Problem:
Set down the entries exactly as they appear, apart from the images, which stay out.

Stored items from a collection:
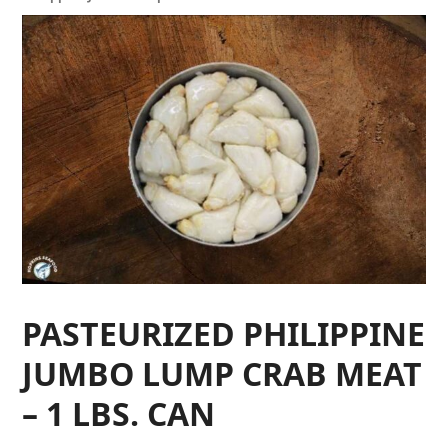
PASTEURIZED PHILIPPINE
JUMBO LUMP CRAB MEAT
– 1 LBS. CAN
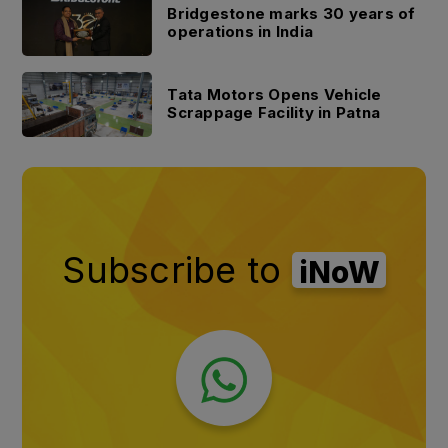
Bridgestone marks 30 years of
operations in India
Tata Motors Opens Vehicle
Scrappage Facility in Patna
Subscribe to
iNoW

Response below:
PASTEURIZED PHILIPPINE
JUMBO LUMP CRAB MEAT
– 1 LBS. CAN
Bridgestone marks 30 years of
operations in India
Tata Motors Opens Vehicle
Scrappage Facility in Patna
Subscribe to
iNoW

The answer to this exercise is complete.